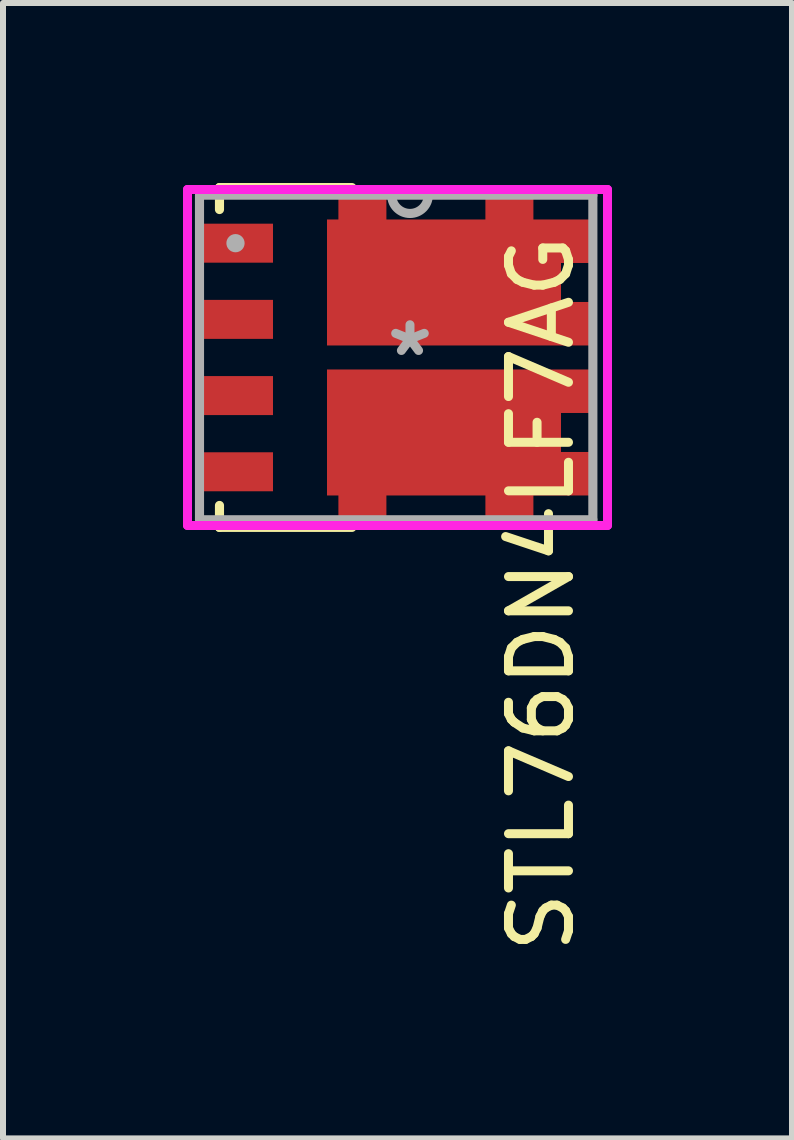
<source format=kicad_pcb>
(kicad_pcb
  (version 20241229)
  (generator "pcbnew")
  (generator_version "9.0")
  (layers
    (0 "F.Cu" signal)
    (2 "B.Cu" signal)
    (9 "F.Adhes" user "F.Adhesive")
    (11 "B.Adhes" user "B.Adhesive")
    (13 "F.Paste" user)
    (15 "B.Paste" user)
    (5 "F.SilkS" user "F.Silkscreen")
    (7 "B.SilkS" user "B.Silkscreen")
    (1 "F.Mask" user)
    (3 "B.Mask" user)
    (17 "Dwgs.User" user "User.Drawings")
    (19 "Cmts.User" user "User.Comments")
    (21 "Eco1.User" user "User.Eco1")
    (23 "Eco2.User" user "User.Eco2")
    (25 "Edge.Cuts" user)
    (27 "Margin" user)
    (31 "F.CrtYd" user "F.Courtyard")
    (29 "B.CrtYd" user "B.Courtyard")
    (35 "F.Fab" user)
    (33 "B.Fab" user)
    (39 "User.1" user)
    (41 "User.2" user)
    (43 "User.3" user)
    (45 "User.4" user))
  (footprint "STL76DN4LF7AG"
    (layer "F.Cu")
    (at 3.875 2.908)
    (property "Reference" "STL76DN4LF7AG" (at 2.095 3.937 90) (layer "F.SilkS") (effects (font (size 1 1) (thickness 0.15))))
    (attr through_hole)
    (fp_line (start -3.267 -2.832) (end -3.267 -2.466) (stroke (width 0.152) (type solid)) (layer "F.SilkS"))
    (fp_line (start -3.267 2.466) (end -3.267 2.832) (stroke (width 0.152) (type solid)) (layer "F.SilkS"))
    (fp_line (start -3.267 2.832) (end -1.06 2.832) (stroke (width 0.152) (type solid)) (layer "F.SilkS"))
    (fp_line (start -1.06 -2.832) (end -3.267 -2.832) (stroke (width 0.152) (type solid)) (layer "F.SilkS"))
    (fp_line (start -3.8 -2.8) (end -3.8 2.8) (stroke (width 0.15) (type solid)) (layer "F.CrtYd"))
    (fp_line (start -3.8 2.8) (end 3.2 2.8) (stroke (width 0.15) (type solid)) (layer "F.CrtYd"))
    (fp_line (start 3.2 -2.8) (end -3.8 -2.8) (stroke (width 0.15) (type solid)) (layer "F.CrtYd"))
    (fp_line (start 3.2 2.8) (end 3.2 -2.8) (stroke (width 0.15) (type solid)) (layer "F.CrtYd"))
    (fp_line (start -3.6 -2.705) (end -3.6 2.705) (stroke (width 0.152) (type solid)) (layer "F.Fab"))
    (fp_line (start -3.6 2.705) (end 2.956 2.705) (stroke (width 0.152) (type solid)) (layer "F.Fab"))
    (fp_line (start 2.956 -2.705) (end -3.6 -2.705) (stroke (width 0.152) (type solid)) (layer "F.Fab"))
    (fp_line (start 2.956 2.705) (end 2.956 -2.705) (stroke (width 0.152) (type solid)) (layer "F.Fab"))
    (fp_arc (start 0.2131 -2.7051) (mid -0.0917 -2.4003) (end -0.3965 -2.7051) (stroke (width 0.1524) (type solid)) (layer "F.Fab"))
    (fp_circle (center -3 -1.905) (end -3 -1.905) (stroke (width 0.152) (type solid)) (fill no) (layer "F.Fab"))
    (fp_text user "*" (at -0.092 0 0) (layer "F.Fab") (effects (font (size 1 1) (thickness 0.15))))
    (pad "1" smd rect (at -3 -1.905) (size 1.25 0.65) (layers "F.Cu" "F.Mask" "F.Paste"))
    (pad "2" smd rect (at -3 -0.635) (size 1.25 0.65) (layers "F.Cu" "F.Mask" "F.Paste"))
    (pad "3" smd rect (at -3 0.635) (size 1.25 0.65) (layers "F.Cu" "F.Mask" "F.Paste"))
    (pad "4" smd rect (at -3 1.905) (size 1.25 0.65) (layers "F.Cu" "F.Mask" "F.Paste"))
    (pad "5/6" smd custom (at 0.565 1.25) (size 1 1) (layers "F.Cu" "F.Mask" "F.Paste") (options (anchor rect)) (primitives (gr_poly (pts (xy 2.46 -1.05) (xy 2.46 -0.325) (xy 1.86 -0.325) (xy 1.86 0.325) (xy 2.46 0.325) (xy 2.46 1.05) (xy 1.86 1.05) (xy 1.4 1.05) (xy 1.4 1.45) (xy 0.6 1.45) (xy 0.6 1.05) (xy -1.05 1.05) (xy -1.05 1.45) (xy -1.85 1.45) (xy -1.85 1.05) (xy -2.04 1.05) (xy -2.04 -1.05)) (width 0) (fill yes))))
    (pad "7/8" smd custom (at 0.565 -1.25) (size 1 1) (layers "F.Cu" "F.Mask" "F.Paste") (options (anchor rect)) (primitives (gr_poly (pts (xy 2.46 1.05) (xy 2.46 0.325) (xy 1.86 0.325) (xy 1.86 -0.325) (xy 2.46 -0.325) (xy 2.46 -1.05) (xy 1.86 -1.05) (xy 1.4 -1.05) (xy 1.4 -1.45) (xy 0.6 -1.45) (xy 0.6 -1.05) (xy -1.05 -1.05) (xy -1.05 -1.45) (xy -1.85 -1.45) (xy -1.85 -1.05) (xy -2.04 -1.05) (xy -2.04 1.05)) (width 0) (fill yes)))))
  (gr_rect
    (start -3 -3)
    (end 10.15 15.923)
    (stroke (width 0.1) (type default))
    (fill no)
    (layer "Edge.Cuts")))
</source>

════════

● **TASK REQUIREMENTS**
The answer must be a single number: the count of lines above that contain the word "Adhes".

● **RESULT FOR THIS TASK**
2